═══ Source passage

Researchers recognised as leaders of innovation

  • Three researchers from the University of Sheffield have been awarded prestigious Future Leaders Fellowships from UK Research and Innovation (UKRI)
  • Fellowships provide funding to tackle ambitious and challenging research and innovation
  • Future Leaders Fellowships help develop the most talented early career researchers and innovators

Three academics from the University of Sheffield have been recognised for being at the forefront of research and innovation in the UK by a prestigious fellowship scheme.

Dr Fay Hield from the University's Department of Music, Dr Suman De from the Sheffield Institute for Translational Neuroscience (SITraN) and Dr Theodore Hanein from the Department of Materials Science and Engineering, have been awarded Future Leaders Fellowships by UKRI.

The fellowships support talented people in universities, businesses, and other research and innovation environments. They also support universities and businesses in developing their most talented early career researchers and innovators and to attract new people to their organisations, including from overseas.

The aim of the scheme is to develop the next wave of world-class research and innovation leaders in academia and business.

══════

Reproduce the fellowship announcement from "Researchers recognised as" up to and including "and Innovation (UKRI)", and replace "prestigious" with "competitive". The rows are separate material, unrelated to the fellowship announcement.

═══ Exercise data

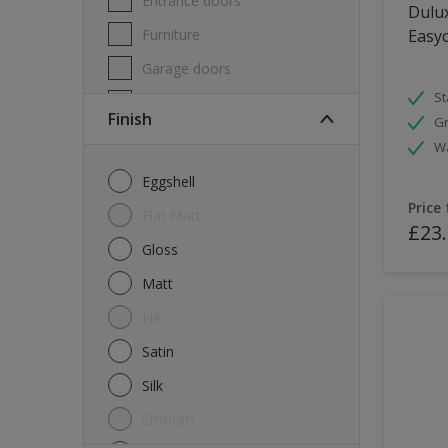
Entrance doors
Dulux
Furniture
Easyc
Garage doors
St
Masonry
Finish
Gr
MDF
W
Melamine
Eggshell
Metal
Price
Flat Matt
£23
Skirting boards
Gloss
Tiles
Matt
uPVC
NA
Walls
Satin
Window frames
Silk
Windows
Smooth
Wood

══════

> [Result of the task]:
Researchers recognised as leaders of innovation

  • Three researchers from the University of Sheffield have been awarded competitive Future Leaders Fellowships from UK Research and Innovation (UKRI)